Sun 13 Jul 2025
Archived PI Mystery Review: NAT EASTON – A Book for Banning.
Posted by Steve under Reviews[3] Comments
NAT EASTON – A Book for Banning. Bill Banning #7 (?), Boardman / British Bloodhound series, UK, hardcover, 1959. No US publication.
Bill Banning is so successful as a writer of crime fiction that he can be taken for a doctor by the Bentley he drives. He also, on the side, owns and operates a private detective agency, complete with a small staff of amateur, but dedicated, operatives.
In this, his fifth adventure, he’s hired by a worried aristocrat to find a book that’s mysteriously disappeared, claimed to contain forbidden official secrets. The man, as Banning quickly discovers, also has a nymphomaniac for a wife, and a pair of spoiled, but married, daughters.
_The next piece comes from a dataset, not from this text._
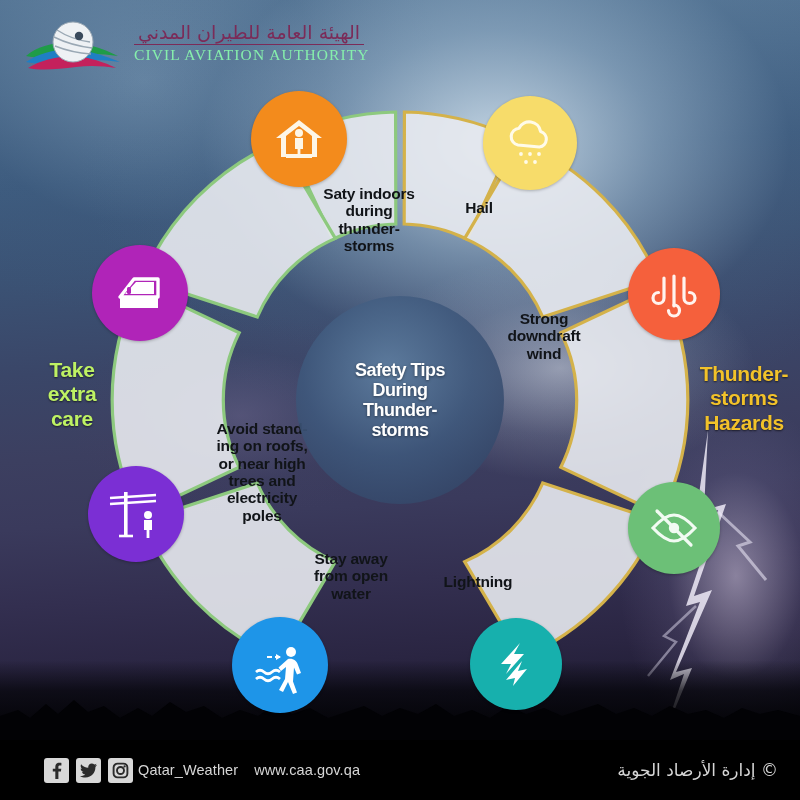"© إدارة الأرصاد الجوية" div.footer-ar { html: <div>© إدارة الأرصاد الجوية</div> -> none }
Banning is not the brightest detective in the world. His secretary-assistant, Josie, seems to have the sharpest mind in the firm. Banning is also — how should I put this? — woman hungry. Sex starved.
This is all pretty much tolerable, but the last couple of chapters are mucked up something awful. The killer is fairly obvious, but the “book” is impossibly found in the wrong apartment, and the interview leading into the final summing up is badly set up.
Or was I just asleep already?
Rating: C minus.
NOTE: There were in all eleven Bill Banning books. The Goodreads list of the books is here. Nat Easton is assumed to be a pen name, but who actually wrote the books does not seem to be known.